** TASK DETAILS **
Copy the following entries word for word, leaving out the pictures.

** Figure understanding entries **
______________________________
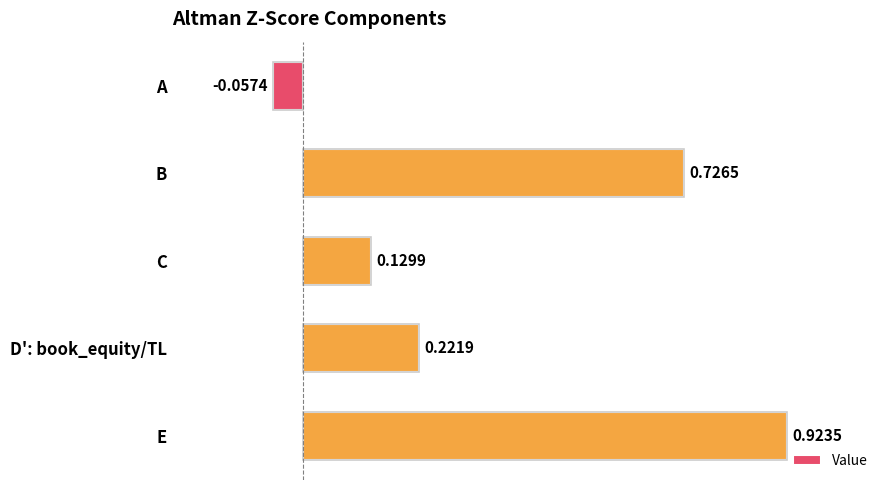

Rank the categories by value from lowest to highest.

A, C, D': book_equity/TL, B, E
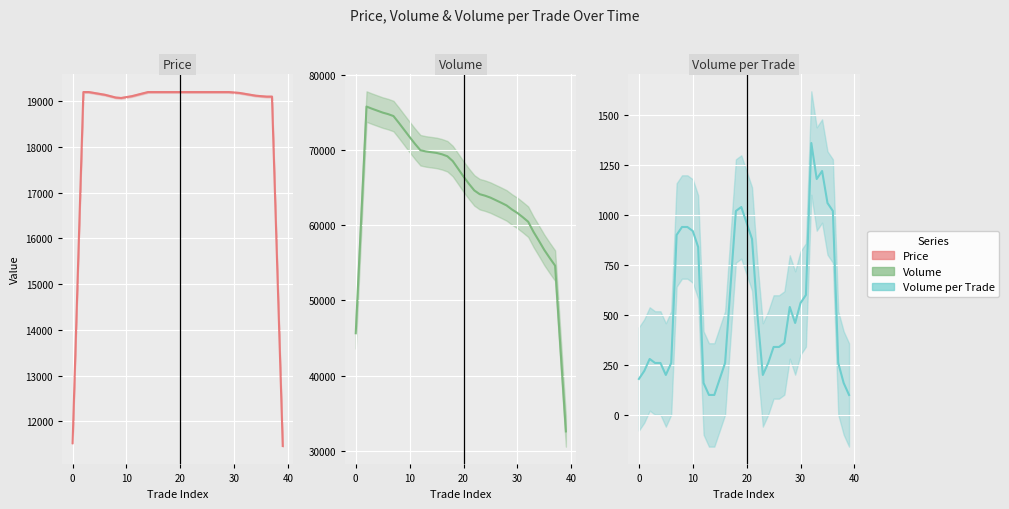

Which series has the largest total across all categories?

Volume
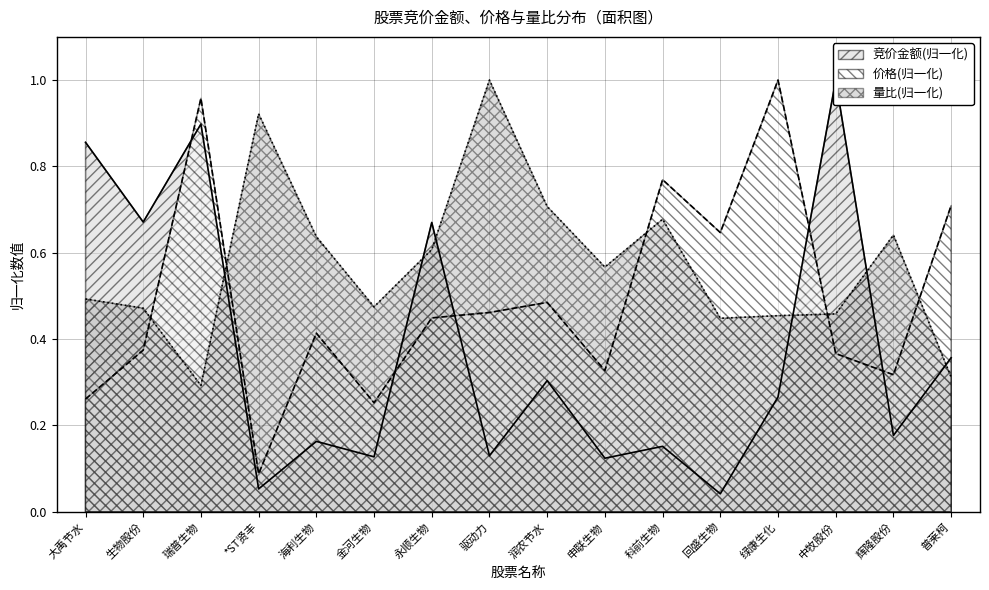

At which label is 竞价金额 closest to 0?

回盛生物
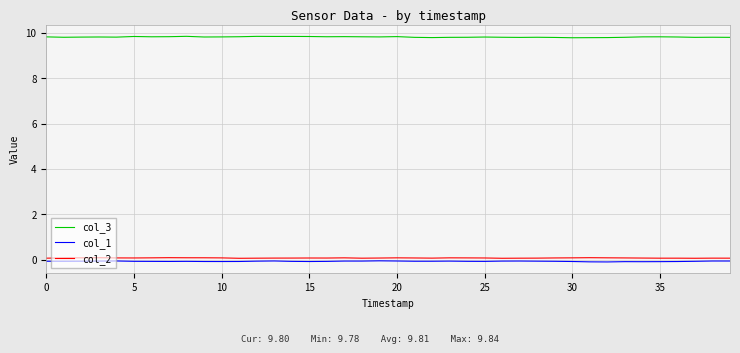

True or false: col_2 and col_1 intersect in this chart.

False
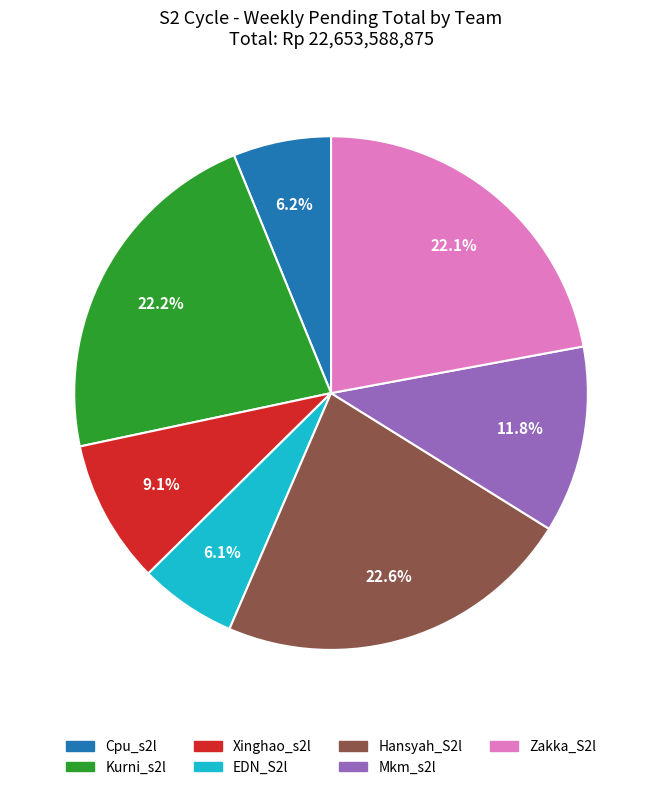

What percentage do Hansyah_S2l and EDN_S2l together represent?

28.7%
______________________________
** RESULT OF THIS EXERCISE **
Rank the categories by value from lowest to highest.

A, C, D': book_equity/TL, B, E

Which series has the largest total across all categories?

Volume

At which label is 竞价金额 closest to 0?

回盛生物

True or false: col_2 and col_1 intersect in this chart.

False

What percentage do Hansyah_S2l and EDN_S2l together represent?

28.7%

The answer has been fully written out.